Before committing property-based tests:

- [ ] **Not tautological:** Assertion doesn't compare same expression (`sorted(xs) == sorted(xs)` tests nothing)
- [ ] **Strong property:** Not just "no crash" - aim for roundtrip, idempotence, or invariants
- [ ] **Not vacuous:** `assume()` calls don't filter out most inputs
- [ ] **Edge cases explicit:** Include `@example([])`, `@example([1])` decorators
- [ ] **No reimplementation:** Don't restate function logic in assertion (`assert add(a,b) == a+b`)
- [ ] **Realistic constraints:** Strategy matches real-world input constraints

Overview

This skill helps you write and review reliable tests for Python projects by focusing on test philosophy, condition-based waiting, mocking strategy, and test isolation. It emphasizes behavior-driven testing, pragmatic integration tests, and avoiding fragile timing or mock-dependent assertions. Use it to increase confidence in real behavior while keeping tests maintainable and fast.

How this skill works

The skill inspects test structure and offers patterns: Arrange-Act-Assert, one action per test, and condition-based waiting instead of arbitrary sleeps. It guides where to use real dependencies versus mocks, how to design wrappers for third-party clients, and which resources must be cleaned up versus those safe to leave.

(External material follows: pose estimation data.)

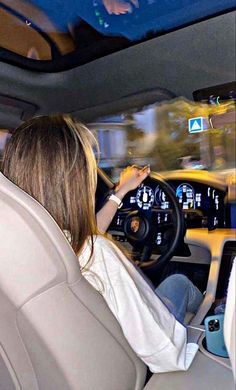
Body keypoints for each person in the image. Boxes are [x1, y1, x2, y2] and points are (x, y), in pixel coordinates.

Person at [2, 115, 202, 373]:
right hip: (135, 363)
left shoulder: (27, 250)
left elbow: (81, 237)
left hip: (71, 365)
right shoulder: (98, 255)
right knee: (180, 283)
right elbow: (167, 354)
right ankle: (216, 308)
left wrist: (120, 193)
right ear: (75, 182)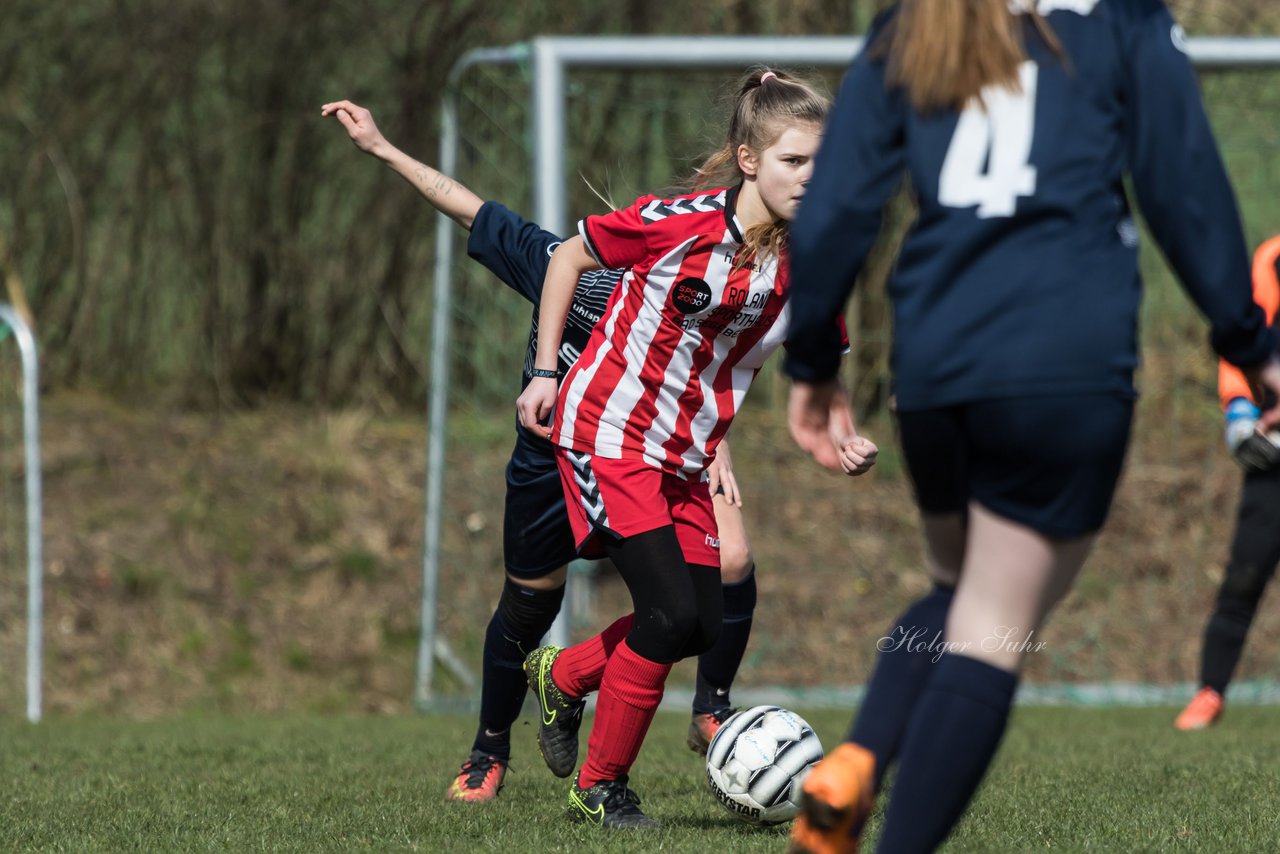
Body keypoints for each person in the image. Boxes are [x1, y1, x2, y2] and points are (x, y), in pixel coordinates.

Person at [780, 2, 1280, 852]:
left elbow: (840, 199)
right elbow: (1181, 182)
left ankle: (859, 754)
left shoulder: (918, 19)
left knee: (956, 587)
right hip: (1066, 357)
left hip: (936, 360)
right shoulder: (1121, 20)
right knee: (995, 624)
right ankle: (875, 794)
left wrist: (815, 358)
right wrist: (1247, 337)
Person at [319, 99, 763, 803]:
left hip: (637, 456)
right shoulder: (568, 264)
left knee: (705, 580)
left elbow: (714, 362)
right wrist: (382, 148)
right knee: (528, 608)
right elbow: (466, 206)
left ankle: (707, 710)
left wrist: (716, 445)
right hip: (547, 463)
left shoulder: (689, 284)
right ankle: (489, 748)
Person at [515, 68, 875, 830]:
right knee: (670, 612)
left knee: (703, 625)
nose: (813, 179)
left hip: (683, 452)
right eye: (795, 162)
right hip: (608, 430)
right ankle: (598, 787)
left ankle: (564, 672)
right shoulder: (675, 222)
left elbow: (820, 364)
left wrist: (839, 436)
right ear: (749, 160)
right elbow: (567, 258)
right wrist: (546, 370)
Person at [1175, 234, 1280, 731]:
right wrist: (1239, 410)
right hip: (1277, 452)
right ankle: (1209, 693)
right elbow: (1246, 334)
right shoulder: (1273, 257)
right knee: (1244, 575)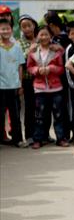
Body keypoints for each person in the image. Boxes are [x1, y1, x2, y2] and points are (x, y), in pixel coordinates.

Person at [27, 25, 68, 149]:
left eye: (46, 34)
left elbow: (61, 68)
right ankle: (38, 139)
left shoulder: (57, 51)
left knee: (58, 115)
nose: (44, 37)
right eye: (41, 34)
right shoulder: (33, 52)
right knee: (39, 115)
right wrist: (37, 70)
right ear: (37, 36)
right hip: (39, 88)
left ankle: (61, 138)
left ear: (51, 36)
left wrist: (51, 68)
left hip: (56, 88)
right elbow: (29, 67)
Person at [0, 18, 25, 147]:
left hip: (14, 85)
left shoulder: (17, 47)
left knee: (15, 115)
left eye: (7, 28)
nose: (5, 31)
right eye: (2, 29)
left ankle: (17, 139)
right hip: (1, 86)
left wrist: (20, 84)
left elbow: (20, 66)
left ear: (11, 30)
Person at [18, 14, 38, 146]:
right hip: (28, 79)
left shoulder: (41, 36)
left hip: (43, 79)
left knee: (41, 108)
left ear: (34, 25)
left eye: (29, 25)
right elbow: (19, 60)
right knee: (29, 108)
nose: (27, 29)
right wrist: (29, 52)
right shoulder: (19, 43)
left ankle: (42, 134)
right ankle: (30, 135)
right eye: (23, 27)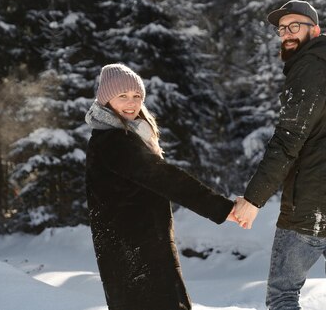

It also provides quick reference fixes for common anti-patterns and red flags to stop and reconsider.

When to use it

Writing new tests to ensure behavior rather than implementation details
Reviewing flaky CI tests that rely on setTimeout or fixed sleeps
Deciding whether to mock an external service or use a real instance
Designing cleanup procedures for long-lived resources (VMs, k8s, cloud)
Refactoring tests after production code changes to avoid brittle assertions

Best practices

Test behavior not implementation; refactors shouldn't break tests
Favor integration tests for confidence-to-cost ratio, unit tests for narrow logic
Wait for conditions with a poll/wait helper, never guess timing with sleeps
Mock your own wrappers, not third-party libraries directly
Avoid adding test-only methods to production code; use test utilities instead

Example use cases

Replace setTimeout-based waits with a waitFor(condition, description, timeout) helper
Create a thin wrapper around an HTTP client and mock that wrapper in tests
Write integration tests that exercise the real database but use unique identifiers to avoid order dependencies
Detect flaky tests by identifying assertions on mock elements or test IDs
Decide cleanup strategy: use product APIs for teardown, fall back to side-channel commands when necessary

FAQ

When is an arbitrary timeout acceptable in a test?

Only when the test verifies timing behavior (debounce, throttle, intervals) and the timeout is documented to match those intervals.

How do I know if my mocks are too complex?

If mock setup is longer than test logic, or tests break when mocks change, consider using real components or simpler integration tests.